Editorial

Quelle boussole pour les marchés?

Auriez-vous misé 100 francs sur la bourse américaine en janvier 2009? La finance mondiale se remettait alors à peine de son plus grand krach depuis 1929. Elle était mise sous perfusion par les banques centrales, qui commençaient à déployer des moyens encore inédits dans leur histoire.

Six ans plus tard, l’Europe va mieux, les Etats-Unis vont bien. Mais la Chine flanche, elle qui avait été d’un si précieux soutien durant ces années de convalescence. Est-ce une raison pour paniquer? Certes, la dégringolade de ces derniers jours est impressionnante. A l’heure de l’information globale et instantanée, des ordres de bourse robotisés, les réactions en chaîne s’accélèrent et accentuent la violence des chocs.

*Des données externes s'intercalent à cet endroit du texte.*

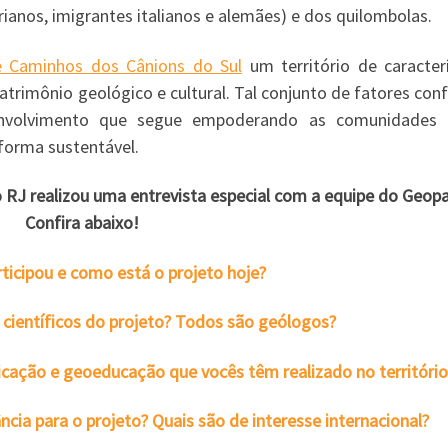
orianos, imigrantes italianos e alemães) e dos quilombolas.
 Caminhos dos Cânions do Sul
um território de caracterí
patrimônio geológico e cultural. Tal conjunto de fatores con
envolvimento que segue empoderando as comunidades l
forma sustentável.
RJ realizou uma entrevista especial com a equipe do Geop
Confira abaixo!
cipou e como está o projeto hoje?
científicos do projeto? Todos são geólogos?
icação e geoeducação que vocês têm realizado no território
ncia para o projeto? Quais são de interesse internacional?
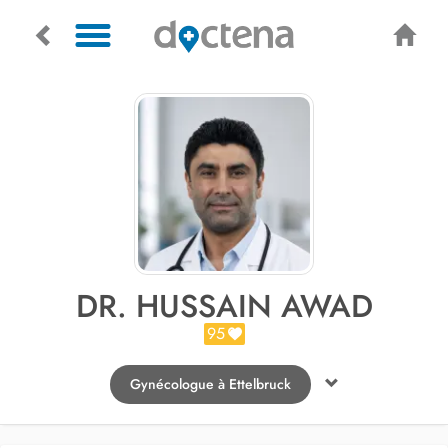
DR. HUSSAIN AWAD
95
Gynécologue à Ettelbruck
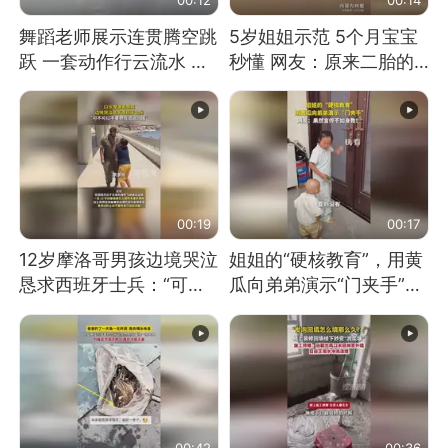
舞蹈老师展示连贯腾空跳
5岁姐姐示范 5个月宝宝
跃 一套动作行云流水 节
秒懂 网友：原来二胎的
奏感拉满 网友：怎么做
快乐长这样
到又舞又武的？
00:19
00:17
12岁摩洛哥男孩边境哭泣
姐姐的“硬核教育”，用黄
恳求西班牙士兵：“可不
瓜向弟弟演示“门夹手”，
可以不要把我遣返回国”
网友：果然言传不如身
教！
00:42
00:36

Vient-on d’assister à un lundi noir, comme ce jour d’octobre 1987 lorsque la bourse américaine dévissa de 22%? Assiste-t-on à une nouvelle version de la crise asiatique de la fin des années 90, quand des milliards d’investissements fuyaient la région? Pékin réussira-t-il à calmer le jeu ou son interventionnisme va-t-il alimenter le mouvement de panique?

Personne n’a de réponse à ces questions. A défaut, des professionnels ont jugé bon de refaire la leçon aux investisseurs, hier. Dans le brouhaha financier, ils ont envoyé des messages basiques: «Diversifiez vos investissements», «ne vendez pas tout et n’importe quoi au plus mauvais moment»… On ne sait pas s’ils ont été entendus. Pour renoncer à vendre lorsque les bourses s’effondrent pareillement, il faut avoir un certain aplomb. Qu’elle ait raison ou non, c’est toujours la majorité qui décide du chemin que vont prendre les marchés.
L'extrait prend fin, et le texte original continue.